The rest of the model is covered with cheap masking tape and grocery bags.




TIP:
 Another use for the Q-tips-
They make a good cushioned burnisher for the taped mask lines.
No scratching, just a well set tape edge.

Saturday, December 21, 2024

Estes Constellation Build Part 15, Masking The Clear Payload Tube

The face card shows the upper and lower ends of the clear payload tube painted black.
The black paint will cover up the balsa shoulders on the nose cone and nose block.
On the left is the line mask using the marker drawn Scotch tape.

The center was covered with masking tape.
It's hard to see the exposed clear tube ends, you can see the reflected light on the upper right.
Small pieces of masking tape are in the top and bottom, sticky side out.
Two rolled up pieces of paper (yes, those are Sudoku puzzles) were stuck in ends.


After the tape was pulled, here's what I was shooting for.


The black paint just covers the exposed balsa shoulders.
The clear payload tube plastic accepts the spray paint very well.



Easy red mask -

Tape the shoulder of the nose cone and paint it gloss red.
Instant, sharp color separation.

Thursday, November 21, 2024

Enerjet by Aerotech Strong Arm Build, Part 17, Adapting A Painting Wand


I use painting wands to hold my rockets horizontally when spray painting.
The wand is a 1/2" dowel shoved into a used 18mm engine casing. 

This is too small a diameter to fit this larger rocket engine mount.
I wrapped some corrugated cardboard around the casing and closed it up with tape. To fit the 29mm diameter mount, the cardboard is just over a full wrap around the casing. This wider diameter gives a good friction fit. 

With the dowel wand slid into the mount,
Some masking tape is placed sticky side out inside the main body tube.

A rolled up paper towel is press into the area around the mount and up against the inside wall of the main tube.

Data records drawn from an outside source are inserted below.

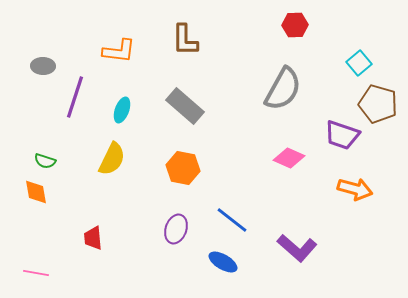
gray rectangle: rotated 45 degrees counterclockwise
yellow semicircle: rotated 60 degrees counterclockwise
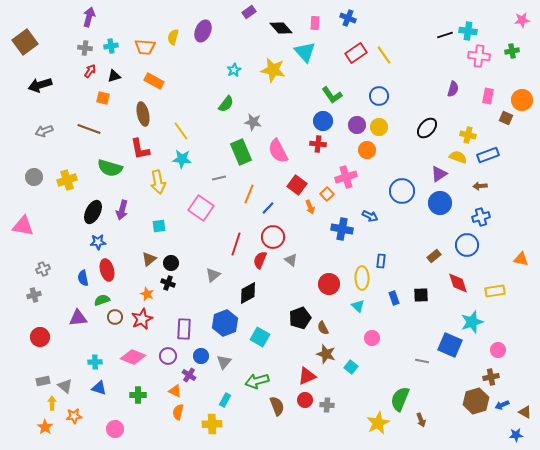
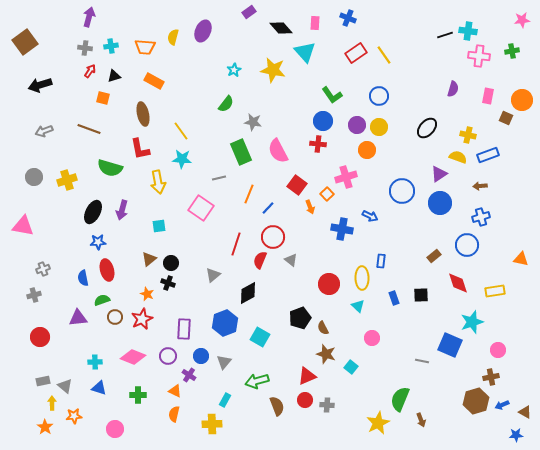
orange semicircle at (178, 412): moved 4 px left, 2 px down
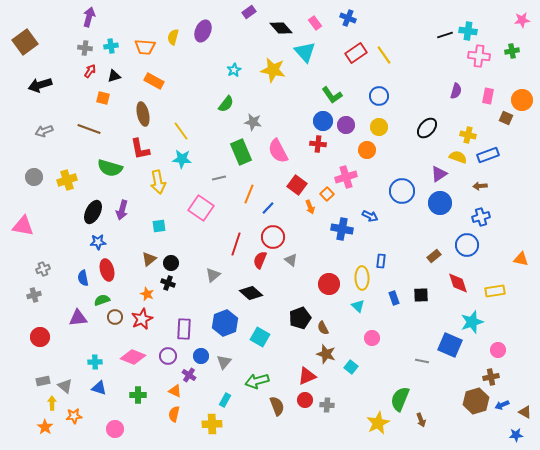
pink rectangle at (315, 23): rotated 40 degrees counterclockwise
purple semicircle at (453, 89): moved 3 px right, 2 px down
purple circle at (357, 125): moved 11 px left
black diamond at (248, 293): moved 3 px right; rotated 70 degrees clockwise
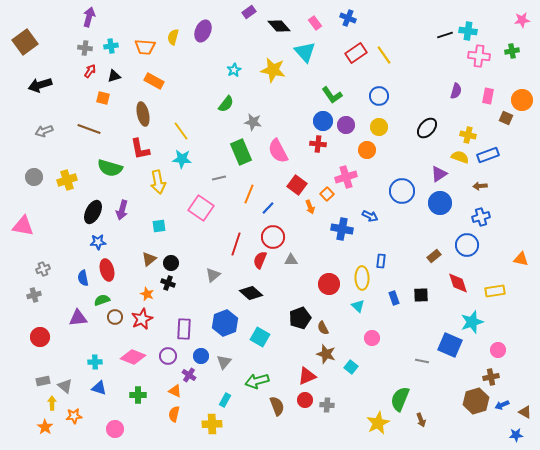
black diamond at (281, 28): moved 2 px left, 2 px up
yellow semicircle at (458, 157): moved 2 px right
gray triangle at (291, 260): rotated 40 degrees counterclockwise
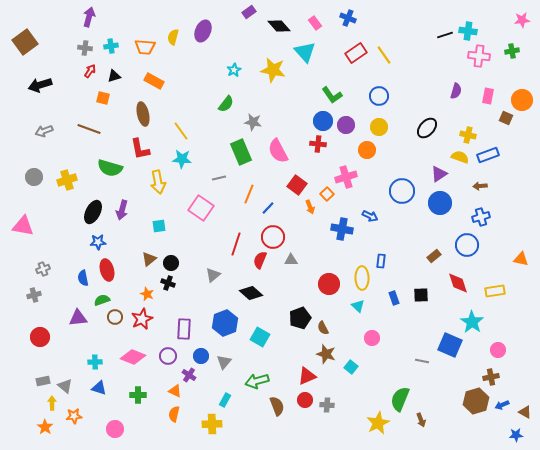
cyan star at (472, 322): rotated 20 degrees counterclockwise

Any open areas are covered with additional pieces of masking tape.

Now the rocket can be spray painted without getting any paint inside the low end.

Sunday, October 27, 2024

Enerjet by Aerotech, Arreauxbee-Hi, Part 17, Upper Body Silver Mask



On the left is the black marked Scotch tape right above the top of the runways.

Masking tape and paper followed, covering the areas that will be painted silver. 




Here's the full mask on the upper tube after the orange was sprayed.






The tape was pulled.
The upper end, above the top of the runways, is sprayed silver. This required another pieced mask of the orange. It took a few pieces of tape to cover the square tops of the runways.

There is some paper towel in the top to keep paint out of the tube.

 



This shows a good, clean mask line of the orange and silver.